===== TASK INPUTS =====
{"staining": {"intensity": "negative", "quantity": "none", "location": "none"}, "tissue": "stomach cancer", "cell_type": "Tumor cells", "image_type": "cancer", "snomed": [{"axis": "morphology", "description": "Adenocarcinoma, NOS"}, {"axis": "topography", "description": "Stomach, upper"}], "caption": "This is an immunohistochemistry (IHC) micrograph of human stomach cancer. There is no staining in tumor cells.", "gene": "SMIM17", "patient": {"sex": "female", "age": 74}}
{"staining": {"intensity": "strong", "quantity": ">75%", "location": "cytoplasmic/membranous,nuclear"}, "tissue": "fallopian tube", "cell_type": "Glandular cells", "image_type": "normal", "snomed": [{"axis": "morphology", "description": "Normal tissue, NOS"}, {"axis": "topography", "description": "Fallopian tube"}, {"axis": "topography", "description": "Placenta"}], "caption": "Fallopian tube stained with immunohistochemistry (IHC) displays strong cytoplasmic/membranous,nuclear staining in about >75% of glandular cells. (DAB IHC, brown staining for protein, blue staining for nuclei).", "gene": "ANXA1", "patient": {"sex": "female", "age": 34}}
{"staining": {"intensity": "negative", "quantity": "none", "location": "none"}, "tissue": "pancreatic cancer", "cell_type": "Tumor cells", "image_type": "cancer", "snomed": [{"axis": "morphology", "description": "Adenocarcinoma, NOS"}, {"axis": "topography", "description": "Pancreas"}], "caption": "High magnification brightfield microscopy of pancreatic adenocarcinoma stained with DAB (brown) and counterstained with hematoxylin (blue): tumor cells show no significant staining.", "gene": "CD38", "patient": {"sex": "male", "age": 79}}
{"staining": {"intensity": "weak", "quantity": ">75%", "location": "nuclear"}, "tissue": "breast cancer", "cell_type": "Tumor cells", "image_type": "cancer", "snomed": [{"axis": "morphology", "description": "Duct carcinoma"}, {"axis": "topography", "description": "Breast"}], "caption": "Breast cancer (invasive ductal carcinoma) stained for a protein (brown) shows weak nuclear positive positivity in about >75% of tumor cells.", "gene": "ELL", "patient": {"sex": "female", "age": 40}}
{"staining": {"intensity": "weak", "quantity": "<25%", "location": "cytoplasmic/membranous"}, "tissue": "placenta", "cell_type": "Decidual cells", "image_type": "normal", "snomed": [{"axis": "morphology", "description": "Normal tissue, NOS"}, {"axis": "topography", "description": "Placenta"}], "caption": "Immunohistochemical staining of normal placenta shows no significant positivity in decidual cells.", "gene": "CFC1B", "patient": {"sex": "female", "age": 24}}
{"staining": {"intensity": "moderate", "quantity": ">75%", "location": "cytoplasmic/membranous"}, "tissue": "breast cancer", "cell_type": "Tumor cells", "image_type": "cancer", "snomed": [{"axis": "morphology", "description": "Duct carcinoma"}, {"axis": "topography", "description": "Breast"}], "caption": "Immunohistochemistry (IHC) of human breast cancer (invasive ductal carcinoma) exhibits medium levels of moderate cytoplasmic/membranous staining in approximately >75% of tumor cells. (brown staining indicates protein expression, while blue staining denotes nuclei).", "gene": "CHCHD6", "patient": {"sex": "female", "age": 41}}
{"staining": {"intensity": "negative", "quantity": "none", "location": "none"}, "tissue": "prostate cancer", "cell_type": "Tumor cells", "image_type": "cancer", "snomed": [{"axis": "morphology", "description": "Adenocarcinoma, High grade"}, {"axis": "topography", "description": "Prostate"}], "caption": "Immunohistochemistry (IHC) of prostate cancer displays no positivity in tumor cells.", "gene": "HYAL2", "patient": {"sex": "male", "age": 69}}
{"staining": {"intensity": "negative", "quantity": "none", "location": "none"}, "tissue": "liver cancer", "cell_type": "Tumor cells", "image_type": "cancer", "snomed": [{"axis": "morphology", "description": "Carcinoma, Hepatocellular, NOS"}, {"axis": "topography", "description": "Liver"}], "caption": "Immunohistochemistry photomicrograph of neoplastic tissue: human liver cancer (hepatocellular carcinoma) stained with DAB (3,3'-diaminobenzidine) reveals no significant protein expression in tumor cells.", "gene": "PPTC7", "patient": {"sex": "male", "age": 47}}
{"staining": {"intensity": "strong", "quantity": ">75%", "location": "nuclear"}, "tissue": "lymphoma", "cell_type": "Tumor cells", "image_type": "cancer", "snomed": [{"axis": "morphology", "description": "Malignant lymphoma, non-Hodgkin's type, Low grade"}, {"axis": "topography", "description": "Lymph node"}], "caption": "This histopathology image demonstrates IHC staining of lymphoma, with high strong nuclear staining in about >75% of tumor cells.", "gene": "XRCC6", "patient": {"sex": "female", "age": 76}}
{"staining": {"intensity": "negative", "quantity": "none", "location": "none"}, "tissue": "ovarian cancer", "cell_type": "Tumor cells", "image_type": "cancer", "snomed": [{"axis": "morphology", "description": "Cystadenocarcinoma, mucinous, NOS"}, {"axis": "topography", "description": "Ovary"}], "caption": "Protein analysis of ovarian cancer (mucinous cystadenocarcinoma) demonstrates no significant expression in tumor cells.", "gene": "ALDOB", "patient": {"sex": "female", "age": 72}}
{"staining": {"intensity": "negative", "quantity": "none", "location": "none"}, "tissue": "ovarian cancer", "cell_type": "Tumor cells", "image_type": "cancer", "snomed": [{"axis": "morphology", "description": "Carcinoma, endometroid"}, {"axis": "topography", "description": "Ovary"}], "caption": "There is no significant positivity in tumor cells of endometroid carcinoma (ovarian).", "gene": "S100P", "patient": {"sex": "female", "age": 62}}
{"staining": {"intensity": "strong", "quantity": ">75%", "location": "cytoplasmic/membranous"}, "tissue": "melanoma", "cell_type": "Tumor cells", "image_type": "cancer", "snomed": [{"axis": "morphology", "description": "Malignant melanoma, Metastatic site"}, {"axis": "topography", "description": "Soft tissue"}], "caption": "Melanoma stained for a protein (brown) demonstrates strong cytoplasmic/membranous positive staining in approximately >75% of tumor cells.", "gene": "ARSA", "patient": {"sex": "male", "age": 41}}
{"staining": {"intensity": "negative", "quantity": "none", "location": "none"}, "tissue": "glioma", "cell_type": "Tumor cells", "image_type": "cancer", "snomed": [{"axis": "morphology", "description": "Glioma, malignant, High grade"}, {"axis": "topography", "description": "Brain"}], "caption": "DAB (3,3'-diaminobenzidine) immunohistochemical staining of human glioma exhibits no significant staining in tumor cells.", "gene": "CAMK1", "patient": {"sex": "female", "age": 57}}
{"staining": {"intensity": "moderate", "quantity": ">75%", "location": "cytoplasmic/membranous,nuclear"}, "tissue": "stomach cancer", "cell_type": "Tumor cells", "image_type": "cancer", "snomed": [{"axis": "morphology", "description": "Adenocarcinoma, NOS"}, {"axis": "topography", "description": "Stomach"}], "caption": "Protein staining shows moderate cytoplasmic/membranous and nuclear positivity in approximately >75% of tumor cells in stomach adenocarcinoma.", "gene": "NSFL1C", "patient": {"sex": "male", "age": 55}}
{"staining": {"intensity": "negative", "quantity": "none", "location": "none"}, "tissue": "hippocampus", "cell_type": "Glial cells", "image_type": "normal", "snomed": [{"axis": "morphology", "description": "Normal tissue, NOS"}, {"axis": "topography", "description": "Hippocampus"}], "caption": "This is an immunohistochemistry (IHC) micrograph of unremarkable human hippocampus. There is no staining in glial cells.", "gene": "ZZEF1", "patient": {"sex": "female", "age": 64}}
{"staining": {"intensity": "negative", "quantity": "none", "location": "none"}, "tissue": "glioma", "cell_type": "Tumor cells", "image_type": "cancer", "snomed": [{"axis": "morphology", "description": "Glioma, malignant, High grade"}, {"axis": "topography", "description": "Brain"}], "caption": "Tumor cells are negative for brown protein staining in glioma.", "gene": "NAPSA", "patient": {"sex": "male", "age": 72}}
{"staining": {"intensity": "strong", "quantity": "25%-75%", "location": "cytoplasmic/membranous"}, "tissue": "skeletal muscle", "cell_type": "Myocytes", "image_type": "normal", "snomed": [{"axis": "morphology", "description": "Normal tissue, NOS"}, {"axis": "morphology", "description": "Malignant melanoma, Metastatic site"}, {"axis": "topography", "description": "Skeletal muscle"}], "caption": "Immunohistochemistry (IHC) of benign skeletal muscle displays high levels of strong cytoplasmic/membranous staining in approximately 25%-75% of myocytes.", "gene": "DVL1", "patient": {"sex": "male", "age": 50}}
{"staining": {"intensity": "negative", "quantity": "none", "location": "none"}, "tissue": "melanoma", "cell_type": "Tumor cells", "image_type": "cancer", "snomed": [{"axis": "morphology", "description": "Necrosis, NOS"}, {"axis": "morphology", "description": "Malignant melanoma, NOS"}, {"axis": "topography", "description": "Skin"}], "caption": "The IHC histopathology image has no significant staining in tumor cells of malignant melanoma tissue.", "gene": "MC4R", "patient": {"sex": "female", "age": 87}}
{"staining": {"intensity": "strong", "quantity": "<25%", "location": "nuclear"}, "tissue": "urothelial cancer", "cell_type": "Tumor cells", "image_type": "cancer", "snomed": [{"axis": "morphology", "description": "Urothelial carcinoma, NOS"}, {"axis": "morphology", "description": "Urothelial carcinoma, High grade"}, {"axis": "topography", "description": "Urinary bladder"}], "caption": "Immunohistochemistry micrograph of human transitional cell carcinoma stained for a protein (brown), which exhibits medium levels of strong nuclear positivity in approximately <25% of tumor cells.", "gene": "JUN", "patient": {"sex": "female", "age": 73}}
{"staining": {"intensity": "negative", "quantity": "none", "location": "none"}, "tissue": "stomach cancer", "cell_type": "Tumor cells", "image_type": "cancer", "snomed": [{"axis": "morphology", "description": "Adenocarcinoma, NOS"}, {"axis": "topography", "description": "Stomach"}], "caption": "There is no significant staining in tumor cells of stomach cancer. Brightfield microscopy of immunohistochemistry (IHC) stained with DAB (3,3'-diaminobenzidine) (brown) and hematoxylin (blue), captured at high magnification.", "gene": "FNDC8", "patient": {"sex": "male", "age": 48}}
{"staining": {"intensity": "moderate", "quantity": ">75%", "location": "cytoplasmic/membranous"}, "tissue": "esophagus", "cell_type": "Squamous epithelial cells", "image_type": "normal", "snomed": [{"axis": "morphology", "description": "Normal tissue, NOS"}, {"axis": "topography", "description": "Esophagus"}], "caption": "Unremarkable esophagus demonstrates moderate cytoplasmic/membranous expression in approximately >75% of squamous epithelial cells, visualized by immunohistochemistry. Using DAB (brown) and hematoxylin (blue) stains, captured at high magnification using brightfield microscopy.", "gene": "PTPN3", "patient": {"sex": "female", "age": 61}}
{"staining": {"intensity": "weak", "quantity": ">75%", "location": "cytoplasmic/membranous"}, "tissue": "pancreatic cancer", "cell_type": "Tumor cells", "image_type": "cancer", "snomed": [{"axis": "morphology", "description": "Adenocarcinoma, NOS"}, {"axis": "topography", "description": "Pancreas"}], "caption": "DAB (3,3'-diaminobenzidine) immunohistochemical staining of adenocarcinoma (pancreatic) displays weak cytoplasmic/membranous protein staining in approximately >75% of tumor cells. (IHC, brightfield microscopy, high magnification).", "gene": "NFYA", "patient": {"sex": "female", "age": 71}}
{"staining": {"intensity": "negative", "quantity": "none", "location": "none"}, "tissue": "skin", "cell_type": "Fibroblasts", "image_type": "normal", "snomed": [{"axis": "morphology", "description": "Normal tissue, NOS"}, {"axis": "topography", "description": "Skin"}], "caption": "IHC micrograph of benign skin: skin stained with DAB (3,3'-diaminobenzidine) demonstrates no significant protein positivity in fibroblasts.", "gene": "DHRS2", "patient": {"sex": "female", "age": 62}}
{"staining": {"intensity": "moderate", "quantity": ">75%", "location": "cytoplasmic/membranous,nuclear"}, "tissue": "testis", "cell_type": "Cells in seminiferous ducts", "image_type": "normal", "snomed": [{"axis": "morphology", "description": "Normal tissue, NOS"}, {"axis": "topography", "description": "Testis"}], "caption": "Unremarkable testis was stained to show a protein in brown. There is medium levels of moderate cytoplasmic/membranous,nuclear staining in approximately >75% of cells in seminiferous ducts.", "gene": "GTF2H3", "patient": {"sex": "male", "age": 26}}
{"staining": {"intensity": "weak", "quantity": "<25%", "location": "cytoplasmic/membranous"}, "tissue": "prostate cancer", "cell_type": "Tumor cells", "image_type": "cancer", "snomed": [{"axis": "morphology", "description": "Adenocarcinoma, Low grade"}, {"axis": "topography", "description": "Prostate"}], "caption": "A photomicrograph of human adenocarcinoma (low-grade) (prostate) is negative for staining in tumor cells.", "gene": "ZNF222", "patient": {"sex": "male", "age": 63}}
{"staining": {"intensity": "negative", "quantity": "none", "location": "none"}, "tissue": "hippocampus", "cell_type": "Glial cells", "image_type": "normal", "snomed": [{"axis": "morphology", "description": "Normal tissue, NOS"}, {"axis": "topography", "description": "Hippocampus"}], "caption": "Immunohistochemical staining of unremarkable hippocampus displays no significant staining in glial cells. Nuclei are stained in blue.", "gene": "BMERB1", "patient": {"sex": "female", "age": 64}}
=====
### ASSIGNED TASK
Wherever the word "pancreatic" turns up in a line of the entries above, copy that line.

### TASK ANSWER
{"staining": {"intensity": "negative", "quantity": "none", "location": "none"}, "tissue": "pancreatic cancer", "cell_type": "Tumor cells", "image_type": "cancer", "snomed": [{"axis": "morphology", "description": "Adenocarcinoma, NOS"}, {"axis": "topography", "description": "Pancreas"}], "caption": "High magnification brightfield microscopy of pancreatic adenocarcinoma stained with DAB (brown) and counterstained with hematoxylin (blue): tumor cells show no significant staining.", "gene": "CD38", "patient": {"sex": "male", "age": 79}}
{"staining": {"intensity": "weak", "quantity": ">75%", "location": "cytoplasmic/membranous"}, "tissue": "pancreatic cancer", "cell_type": "Tumor cells", "image_type": "cancer", "snomed": [{"axis": "morphology", "description": "Adenocarcinoma, NOS"}, {"axis": "topography", "description": "Pancreas"}], "caption": "DAB (3,3'-diaminobenzidine) immunohistochemical staining of adenocarcinoma (pancreatic) displays weak cytoplasmic/membranous protein staining in approximately >75% of tumor cells. (IHC, brightfield microscopy, high magnification).", "gene": "NFYA", "patient": {"sex": "female", "age": 71}}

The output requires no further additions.